I came to the saving knowledge of Christ at the age of 12, however did not turn my life completely over to Him, allowing Him to be Lord, until the age of 22. I have struggled with bouts of depression, self-loathing, cutting, days filled with complete hysteria. I am a survivor of sexually and emotional abuse, a mental breakdown and date rape. I wish with every breath that I had leaned on the love of Christ to help me battle those moments, but I know without a doubt that I endured them so that I could, today, help someone do what I did not have the want to do—trust in the Lord with all their heart! He is the way the truth and the life and I am blessed every single moment to have been redeemed; to have been called out of the darkness.
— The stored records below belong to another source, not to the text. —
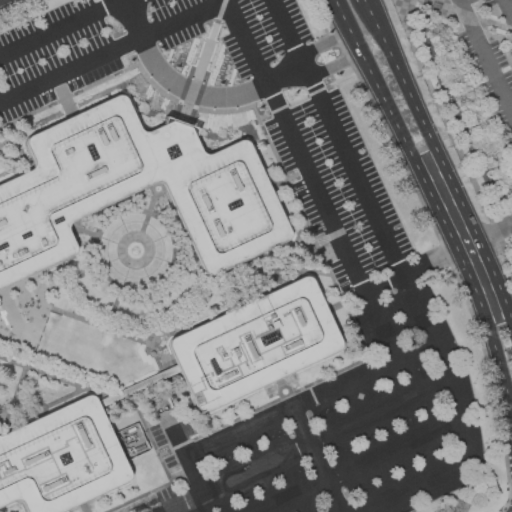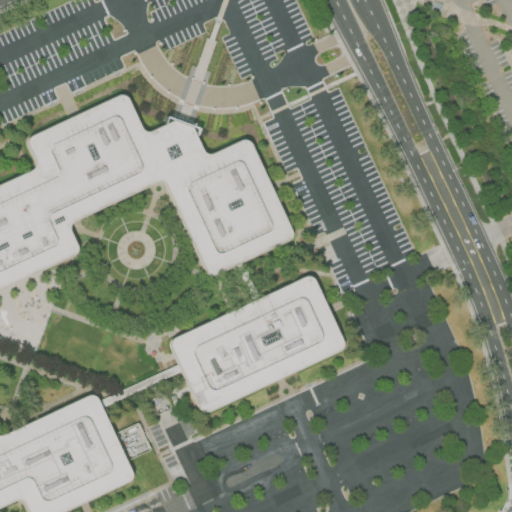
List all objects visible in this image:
road: (111, 3)
road: (367, 6)
road: (507, 8)
road: (465, 15)
road: (321, 46)
road: (485, 57)
road: (202, 61)
parking lot: (489, 63)
road: (329, 66)
road: (191, 91)
road: (449, 133)
road: (441, 163)
building: (132, 188)
building: (137, 192)
road: (317, 193)
road: (429, 202)
road: (373, 217)
road: (483, 237)
road: (409, 272)
parking lot: (209, 277)
road: (349, 301)
building: (259, 343)
building: (253, 344)
building: (63, 458)
building: (64, 458)
road: (316, 459)
road: (361, 465)
road: (452, 469)
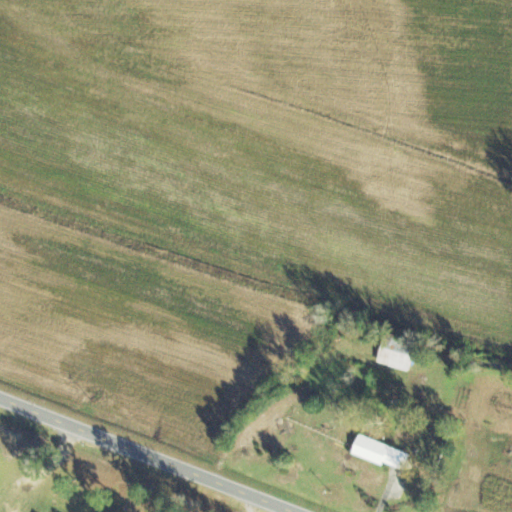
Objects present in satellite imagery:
building: (396, 351)
road: (153, 448)
building: (380, 453)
I could not ask for a better companion in my husband. He has been a rock when I needed one. We have grown together in our faith and the journey has had many mountains to overcome, but I know that we can truck up it with the strength of our Lord. I am the proud mother to 4 beautiful children who I am in no way worthy of; but that's one of the beautiful parts of His grace--We aren't worthy but He still blesses us with it!